Mohamed Hafez, “Damascene Athan Series” (2017) (image courtesy of Ford Foundation Gallery, photo by Sebastian Bach)
This is to say that to be embodied is to be imperiled, and perhaps to recognize this basic principle is to come closer to being fully human. So this exhibition means to find that string in me, pull it taught and strum it until my whole body vibrates with this held note. I feel all of this as I walk. I consider how this first show in a series of three organized around the theme of utopian imagination expresses our susceptibility in its very forms of denial, transference, and fetishization. If we had any doubt about the fact that we are soft, fleshy creatures with a limited time span, the ways and means we are subject to violence meted out by other human beings should wash it away.

Dread Scott, “The Blue Wall of Violence” (1999)
Still, the second part of the gallery lacks the cogency and power of the other room. It feels more makeshift, as if the curators wanted to alert us to other kinds of peril that we are subject to — sexual violence, the vulnerability of crossing borders, homelessness, being subject to the barbarity of police — but were ticking boxes.
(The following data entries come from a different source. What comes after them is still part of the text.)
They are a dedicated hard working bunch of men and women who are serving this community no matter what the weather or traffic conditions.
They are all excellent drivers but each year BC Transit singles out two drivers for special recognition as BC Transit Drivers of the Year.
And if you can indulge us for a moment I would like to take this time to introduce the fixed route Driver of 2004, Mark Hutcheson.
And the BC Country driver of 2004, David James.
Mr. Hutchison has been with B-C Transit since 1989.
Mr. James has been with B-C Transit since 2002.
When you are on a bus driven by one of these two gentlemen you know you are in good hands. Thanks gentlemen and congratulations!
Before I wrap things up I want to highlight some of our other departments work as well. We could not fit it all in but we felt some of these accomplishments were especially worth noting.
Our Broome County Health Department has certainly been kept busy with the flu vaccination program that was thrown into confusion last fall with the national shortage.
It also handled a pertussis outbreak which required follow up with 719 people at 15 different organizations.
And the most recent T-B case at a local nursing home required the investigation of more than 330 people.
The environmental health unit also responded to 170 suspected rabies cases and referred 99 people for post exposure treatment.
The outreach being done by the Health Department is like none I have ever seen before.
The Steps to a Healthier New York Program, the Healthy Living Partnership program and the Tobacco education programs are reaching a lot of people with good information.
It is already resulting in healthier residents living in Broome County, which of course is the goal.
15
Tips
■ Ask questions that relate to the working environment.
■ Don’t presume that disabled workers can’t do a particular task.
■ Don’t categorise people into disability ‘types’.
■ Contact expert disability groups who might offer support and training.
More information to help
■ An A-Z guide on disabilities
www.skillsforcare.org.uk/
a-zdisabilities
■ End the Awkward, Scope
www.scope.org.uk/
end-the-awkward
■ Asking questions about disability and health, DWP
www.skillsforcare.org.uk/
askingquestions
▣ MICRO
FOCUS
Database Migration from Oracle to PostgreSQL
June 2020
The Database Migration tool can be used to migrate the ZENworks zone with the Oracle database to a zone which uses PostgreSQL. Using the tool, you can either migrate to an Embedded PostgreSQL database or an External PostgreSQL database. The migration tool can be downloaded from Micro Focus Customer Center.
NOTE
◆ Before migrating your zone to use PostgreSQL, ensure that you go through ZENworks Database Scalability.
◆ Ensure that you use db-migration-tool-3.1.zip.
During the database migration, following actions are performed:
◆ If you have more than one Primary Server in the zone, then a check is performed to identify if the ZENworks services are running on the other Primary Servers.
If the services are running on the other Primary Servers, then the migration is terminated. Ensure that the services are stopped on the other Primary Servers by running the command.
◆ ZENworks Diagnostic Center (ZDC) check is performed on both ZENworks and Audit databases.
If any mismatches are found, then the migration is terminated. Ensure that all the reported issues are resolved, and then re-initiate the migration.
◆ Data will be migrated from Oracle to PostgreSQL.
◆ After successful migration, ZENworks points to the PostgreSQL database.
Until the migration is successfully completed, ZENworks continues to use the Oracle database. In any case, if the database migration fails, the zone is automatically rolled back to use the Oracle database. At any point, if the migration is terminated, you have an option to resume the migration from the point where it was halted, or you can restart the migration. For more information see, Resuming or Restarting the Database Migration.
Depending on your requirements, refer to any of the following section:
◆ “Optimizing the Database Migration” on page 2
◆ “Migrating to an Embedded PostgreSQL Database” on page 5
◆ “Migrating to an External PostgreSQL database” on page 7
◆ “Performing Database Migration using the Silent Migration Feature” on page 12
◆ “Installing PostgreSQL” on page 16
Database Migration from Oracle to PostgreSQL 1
Jasmeen Patheja uses a display of partial personal testimonies generated by a participatory project that has yielded an archive of sexual assault survivors speaking to the particular vulnerability of women’s bodies. The title of her piece, “Meet to Sleep / I Never ‘Ask For It’” (2016-2018), alludes to how blaming the victim for her own violation is another form of denying our own vulnerability. David Antonio Cruz depicts trans women who have been murdered in his “inmysleeplesssolitudetonight, portrait of the florida girls” (2019) in slightly hazy, but brightly colored paintings of his subjects — as if to memorialize the varied chromatic palette of their lives that Cruz will not allow to be dimmed in death. Dread Scott’s “The Blue Wall of Violence” (1999) is a similar kind of elegy to Black men murdered by police, though here the bodies are reduced to gun range targets holding various items in their attached cast arms. The piece recognizes that it doesn’t matter what they hold in their hands: keys, a wallet, a candy bar, a phone, or nothing at all. They are subject to violence because of who they are (much like the trans women), not because of anything they have done or could do. Nona Faustine’s “Demeter’s Morning” (2019) shows that we are vulnerable not merely to bodily injury and death, but also to the circumstances of being persistently precarious by living without a stable shelter. These are all very moving and insightful works, but the other pieces in the room make the exhibition feel diffuse, almost rambling.

Nona Faustine, “Demeter’s Morning” (2019)
In all, the exhibition begins with boldness and then more tentative steps, as if the curators leaped into the space, and then finding themselves with a surfeit of ways that the body can be threatened and pulled apart, opted for one of each. But the utopian imagination (which will be elaborated in the subsequent shows mounted later this year), if it is to have any purchase with us at all, will have to figure out what to do with all our bodies, with their susceptibility to harm, with our contradictions, and the defenses that spring up unconsciously to guard them from being taken away from us.
Perilous Bodies, the first exhibition in the series created on the theme of Utopian Imagination, continues at the Ford Foundation Center for Social Justice (320 E 43rd Street, Midtown, Manhattan) through May 11. It was curated by Jaishri Abichandani and Natasha Becker.